The viewing angle of liquid crystal displays is usually poor, but it does vary greatly depending on the display technology used. And there are many different kinds of LCD panels.

Perhaps the most basic is twisted nematic (TN). This is the type used in budget computer monitors, cheap laptops and some very cheap phones. It provides a poor viewing angle. If you have ever noticed that your computer screen is dark from a certain angle, it is most likely a distorted nematic panel.

Fortunately, many LCD devices are now using IPS panels. This stands for "in-plane switching" and usually provides better color performance and significantly improved viewing angles.

IPS is used in the vast majority of smart phones and tablets, a large number of computer monitors and a large number of TVs. It should be noted that IPS and LED LCD are not mutually exclusive. This is just jargon. Beware of marketing issues and go directly to the specification sheet.

OLED vs LED LCD – Colour

The latest LCD screens can produce fantastic natural-looking colours. However, as is the case with viewing angles, it depends on the specific technology used.

When properly calibrated, IPS and VA (Vertical Alignment) screens provide excellent color accuracy, while TN screens usually look weak or faded.

OLED colors do not have the problem of popularity and vividness, but early OLED TVs and phones have problems in controlling colors and maintaining fidelity. Today, the situation is better-the Panasonic FZ952 series of OLED TVs are even suitable for color grading studios in Hollywood.

The problem with OLED is the amount of color. In other words, a truly bright scene may challenge the OLED panel's ability to maintain color saturation. Manufacturers that support LCD are happy to point out this weakness.

Which is better – OLED or LED LCD?

This is a close call, but in terms of absolute numbers, LCD is definitely better than OLED. LED LCD has been around for a long time, and its manufacturing cost is lower, which allows it to seize the opportunity when the market is saturated. However, OLED is an excellent luxury choice, and OLED technology is booming.

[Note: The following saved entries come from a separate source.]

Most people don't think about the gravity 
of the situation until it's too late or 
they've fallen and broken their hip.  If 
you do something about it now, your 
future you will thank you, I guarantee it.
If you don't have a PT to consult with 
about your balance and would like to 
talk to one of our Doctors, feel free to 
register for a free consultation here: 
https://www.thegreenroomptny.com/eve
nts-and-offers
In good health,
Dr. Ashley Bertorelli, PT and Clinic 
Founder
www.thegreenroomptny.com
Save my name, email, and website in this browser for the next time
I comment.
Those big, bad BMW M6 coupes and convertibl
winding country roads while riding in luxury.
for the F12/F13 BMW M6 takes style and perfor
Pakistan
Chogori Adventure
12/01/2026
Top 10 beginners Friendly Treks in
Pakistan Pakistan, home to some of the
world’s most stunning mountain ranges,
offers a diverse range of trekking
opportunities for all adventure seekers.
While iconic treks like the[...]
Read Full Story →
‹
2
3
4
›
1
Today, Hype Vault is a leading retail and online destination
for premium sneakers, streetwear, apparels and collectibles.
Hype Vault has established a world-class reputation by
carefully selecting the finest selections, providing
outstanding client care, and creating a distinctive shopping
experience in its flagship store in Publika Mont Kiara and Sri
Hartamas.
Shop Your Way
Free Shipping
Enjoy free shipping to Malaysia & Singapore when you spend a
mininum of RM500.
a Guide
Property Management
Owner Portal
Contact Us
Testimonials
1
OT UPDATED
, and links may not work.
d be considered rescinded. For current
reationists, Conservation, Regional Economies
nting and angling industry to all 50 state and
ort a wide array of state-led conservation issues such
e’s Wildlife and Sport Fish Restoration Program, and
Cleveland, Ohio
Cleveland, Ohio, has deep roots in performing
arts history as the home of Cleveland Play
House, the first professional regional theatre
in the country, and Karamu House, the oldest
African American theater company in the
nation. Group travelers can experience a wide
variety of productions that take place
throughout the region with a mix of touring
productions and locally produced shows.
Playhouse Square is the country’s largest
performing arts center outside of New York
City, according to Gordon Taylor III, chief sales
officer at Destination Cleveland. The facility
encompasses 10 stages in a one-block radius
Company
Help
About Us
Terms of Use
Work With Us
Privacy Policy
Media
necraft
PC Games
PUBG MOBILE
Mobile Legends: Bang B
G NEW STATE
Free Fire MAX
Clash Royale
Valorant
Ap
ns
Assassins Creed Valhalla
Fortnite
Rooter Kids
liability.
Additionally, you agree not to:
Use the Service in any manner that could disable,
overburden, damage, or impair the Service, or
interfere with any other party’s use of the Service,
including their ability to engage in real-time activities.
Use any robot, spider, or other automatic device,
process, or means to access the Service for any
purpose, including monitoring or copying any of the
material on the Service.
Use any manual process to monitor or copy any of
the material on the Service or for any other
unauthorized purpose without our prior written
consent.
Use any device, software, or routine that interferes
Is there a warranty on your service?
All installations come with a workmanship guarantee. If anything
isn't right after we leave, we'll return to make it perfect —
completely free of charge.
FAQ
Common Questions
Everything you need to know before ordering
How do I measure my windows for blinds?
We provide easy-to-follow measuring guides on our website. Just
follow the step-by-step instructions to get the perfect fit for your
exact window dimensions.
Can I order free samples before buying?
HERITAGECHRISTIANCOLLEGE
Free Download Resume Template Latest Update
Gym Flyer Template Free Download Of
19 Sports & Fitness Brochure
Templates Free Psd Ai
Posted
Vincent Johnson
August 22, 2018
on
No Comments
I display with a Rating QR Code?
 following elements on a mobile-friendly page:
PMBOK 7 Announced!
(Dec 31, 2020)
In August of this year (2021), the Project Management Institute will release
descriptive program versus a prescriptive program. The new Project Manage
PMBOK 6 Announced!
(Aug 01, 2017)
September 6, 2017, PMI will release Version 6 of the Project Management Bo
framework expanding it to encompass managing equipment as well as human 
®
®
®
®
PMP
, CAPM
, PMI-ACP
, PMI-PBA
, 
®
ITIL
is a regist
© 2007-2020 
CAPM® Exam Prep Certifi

OLED is already better than LED LCD in handling darkness and lighting accuracy.

If you have a limited budget, you will almost certainly get an LCD-based screen whether you are buying a phone, monitor, laptop or TV. At the same time, OLED is still a more luxurious proposition.

However, the dominance of LCD is slowly disappearing. OLED technology is developing rapidly. This technology has been used in the best smart phones and has also caused a huge sensation in the TV industry.

Which is better? Even if you eliminate money from the equation, it actually depends on personal taste. Neither OLED nor LCD LED is perfect. Some extol OLED's techniques for dealing with darkness and its lighting accuracy. Others prefer the LCD's ability to brighten and maintain bright colors.

How do you decide? Stop reading this book and go to the store to check it yourself. Although the workshop is not the best environment for evaluating the final image quality, it will at least provide you with an opportunity to understand your priorities. Whether you choose to support LCD or OLED, both technologies are quite mature, and you can rest assured that this is a relatively safe investment time.